Was ich anderen raten kann? Seid nicht blauäugig und denkt euch „das geht schon irgendwie“ oder „wenn das Business mal angelaufen ist, funktioniert es von selbst“ – das tut es definitiv nicht. Macht euch schlau und rechnet durch, was so eine Gründung kostet. Wie hoch sind die Anfangs- und die Folgeinvestitionen? Bedenkt dabei, dass es gerade in den ersten Jahren Sinn macht den Gewinn wieder komplett ins Business zu investieren.

Hattest du die Gründung komplett durchkonzipiert oder war es eher ein Aus-dem-Bauch-heraus-Prozess?

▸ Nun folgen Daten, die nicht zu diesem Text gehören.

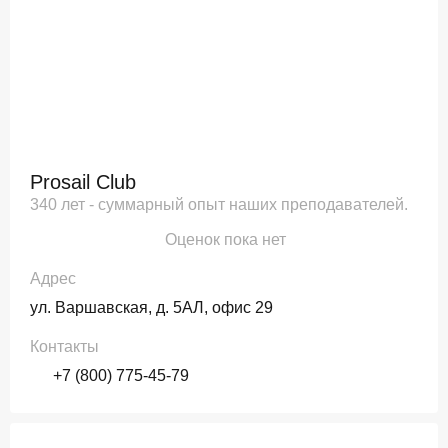
Prosail Club
340 лет - суммарный опыт наших преподавателей.
Оценок пока нет
Адрес
ул. Варшавская, д. 5АЛ, офис 29
Контакты
+7 (800) 775-45-79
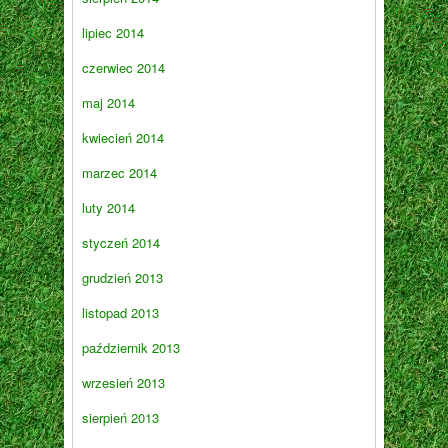
lipiec 2014
czerwiec 2014
maj 2014
kwiecień 2014
marzec 2014
luty 2014
styczeń 2014
grudzień 2013
listopad 2013
październik 2013
wrzesień 2013
sierpień 2013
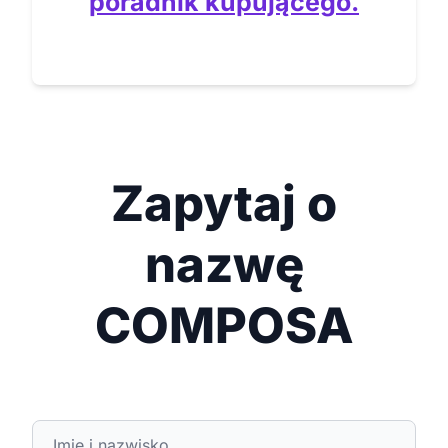
poradnik kupującego.
Zapytaj o
nazwę
COMPOSA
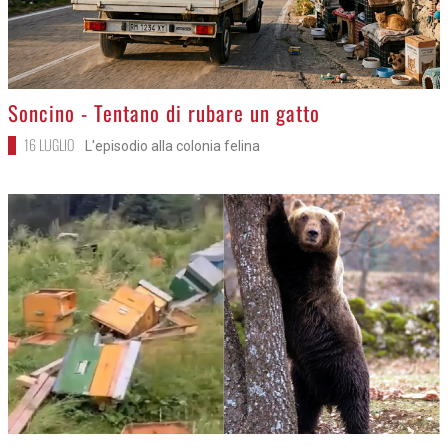
>
Soncino - Tentano di rubare un gatto
16 LUGLIO
L'episodio alla colonia felina
>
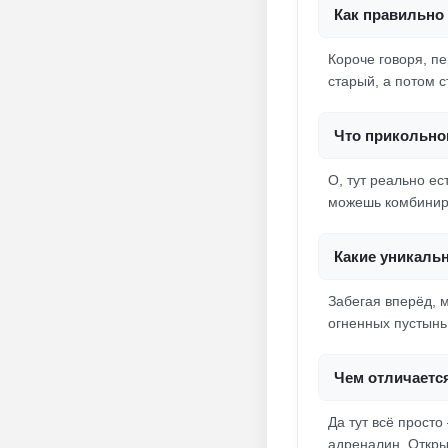
Как правильно 
Короче говоря, п
старый, а потом с
Что прикольног
О, тут реально е
можешь комбиниро
Какие уникаль
Забегая вперёд, 
огненных пустынь
Чем отличаетс
Да тут всё просто
адреналин. Откры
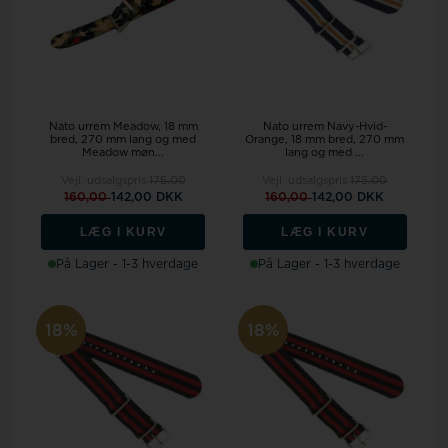
Nato urrem Meadow, 18 mm
Nato urrem Navy-Hvid-
bred, 270 mm lang og med
Orange, 18 mm bred, 270 mm
Meadow møn...
lang og med ...
Vejl. udsalgspris
175,00
Vejl. udsalgspris
175,00
160,00
142,00 DKK
160,00
142,00 DKK
LÆG I KURV
LÆG I KURV
På Lager - 1-3 hverdage
På Lager - 1-3 hverdage
18%
18%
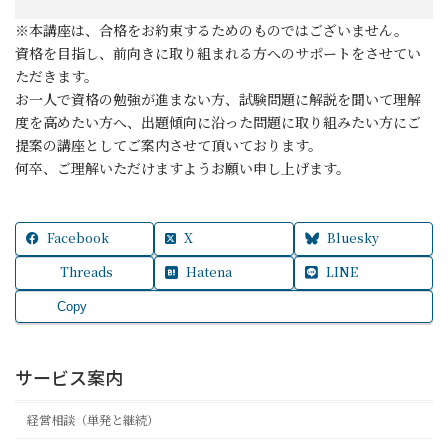
※本講座は、合格をお約束するためのものではございません。
資格を目指し、前向きに取り組まれる方へのサポートをさせてい
ただきます。
お一人で資格の勉強が進まない方、試験問題に解説を聞いて理解
度を高めたい方へ、出題傾向に沿った問題に取り組みたい方にご
提案の講座としてご案内させて頂いております。
何卒、ご理解いただけますようお願い申し上げます。
Facebook
X
Bluesky
Threads
Hatena
LINE
Copy
サービス案内
経営相談（単発と継続）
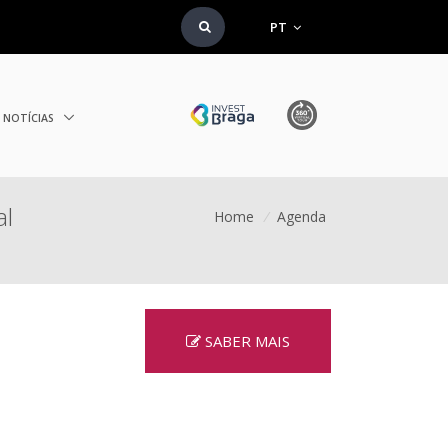
PT
NOTÍCIAS
al
Home
/
Agenda
SABER MAIS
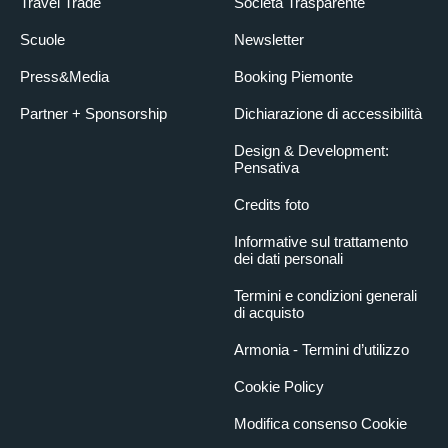
Travel Trade
Società Trasparente
Scuole
Newsletter
Press&Media
Booking Piemonte
Partner + Sponsorship
Dichiarazione di accessibilità
Design & Development:
Pensativa
Credits foto
Informative sul trattamento
dei dati personali
Termini e condizioni generali
di acquisto
Armonia - Termini d’utilizzo
Cookie Policy
Modifica consenso Cookie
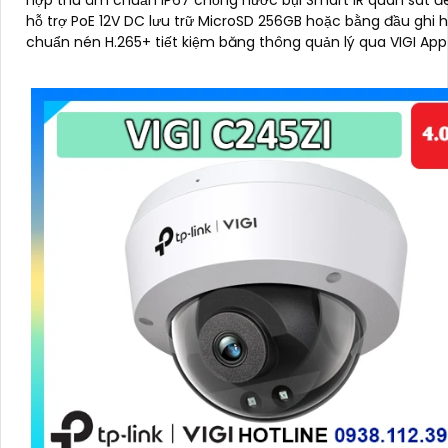
hợp thu âm chuẩn IP67 chống nước bụi Smart IR quan sát
hỗ trợ PoE 12V DC lưu trữ MicroSD 256GB hoặc bằng đầu ghi hình
chuẩn nén H.265+ tiết kiệm băng thông quản lý qua VIGI App
Manager trình duyệt web đảm bảo giám sát hiệu quả bền bỉ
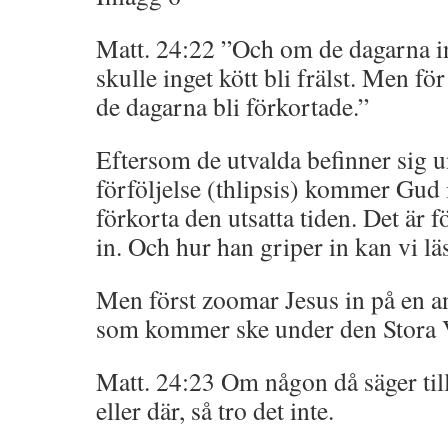
Matt. 24:22 ”Och om de dagarna in
skulle inget kött bli frälst. Men fö
de dagarna bli förkortade.”
Eftersom de utvalda befinner sig u
förföljelse (thlipsis) kommer Gud
förkorta den utsatta tiden. Det är f
in. Och hur han griper in kan vi lä
Men först zoomar Jesus in på en a
som kommer ske under den Stora
Matt. 24:23 Om någon då säger till 
eller där, så tro det inte.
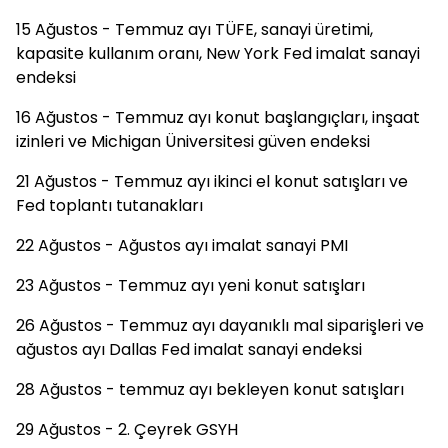
15 Ağustos - Temmuz ayı TÜFE, sanayi üretimi,
kapasite kullanım oranı, New York Fed imalat sanayi
endeksi
16 Ağustos - Temmuz ayı konut başlangıçları, inşaat
izinleri ve Michigan Üniversitesi güven endeksi
21 Ağustos - Temmuz ayı ikinci el konut satışları ve
Fed toplantı tutanakları
22 Ağustos - Ağustos ayı imalat sanayi PMI
23 Ağustos - Temmuz ayı yeni konut satışları
26 Ağustos - Temmuz ayı dayanıklı mal siparişleri ve
ağustos ayı Dallas Fed imalat sanayi endeksi
28 Ağustos - temmuz ayı bekleyen konut satışları
29 Ağustos - 2. Çeyrek GSYH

Besonders der kreative Part – also das Logo- und Shopdesign, die Produkte etc. – waren eher emotionale Entscheidungen. Ich habe das immer als den schönen Teil der Arbeit bezeichnet, weil es mir mehr liegt. Aber, ganz ehrlich, ohne Konzept funktioniert es einfach nicht. Besonders der kaufmännische Teil musste gut durchdacht und –organisiert werden. Es ist wichtig, den Überblick über das große Ganze zu behalten.

Was hättest du im Nachhinein anders gemacht und was hat besonders gut geklappt?

Ach, eigentlich bin ich ganz glücklich, wie alles gelaufen ist. Natürlich war vieles neu, ich habe viel ausprobiert und natürlich auch aus den Fehlern gelernt. Falls ich nochmals einen Onlineshop gründen sollte, würde ich mich im Nachhinein sofort an eine Webagentur wenden und nicht selbst zuhause mit dem Mann rumexperimentieren. Und ich würde auch kein langes „Agentur-Casting“ mehr veranstalten, sondern wüsste sofort, worauf es ankommt und was ich möchte. Aber sonst: Alles fein 🙂

Welche Tipps kannst du all denen geben, die ebenfalls mit dem Gedanken spielen sich selbstständig zu machen?

Macht es! Wenn nicht jetzt, wann dann? Macht es aber nur, wenn ihr wirklich von der Idee und dem Konzept überzeugt seid. Denn wenn nicht, wenn ihr nur halbherzig bei der Sache seid, dann wird es schwer. Auf dem Weg zur Selbstständigkeit werdet ihr bestimmt noch oft an den Punkt kommen, an dem ihr zweifelt – dann ist ein prinzipieller fester Glaube an die Idee Gold wert.

Überlegt euch genau, ob es einen Markt für eure Idee gibt, was ihr für die Umsetzung benötigt, holt euch unbedingt Hilfe – besonders in Bereichen, in denen ihr euch nicht hundertprozentig auskennt. Bedenkt, dass es immer (IMMER) mehr Arbeit ist, ein Business aufzubauen, als ihr zu Beginn glaubt. Speziell zum Thema Webshop: Es ist eine Illusion, dass der Shop automatisch Geld abwirft, wenn er erstmal online ist. Es ist wirklich kontinuierliche Arbeit (die, zugegen, verdammt viel Spaß bringt). Schreibt einen Businessplan. Ja, auch das muss sein! Ich habe es als wichtig empfunden, Dinge auszuformulieren, statt sie nur in meinem Kopf spazieren zu tragen. Und dann: Macht es! Es ist eine tolle Erfahrung!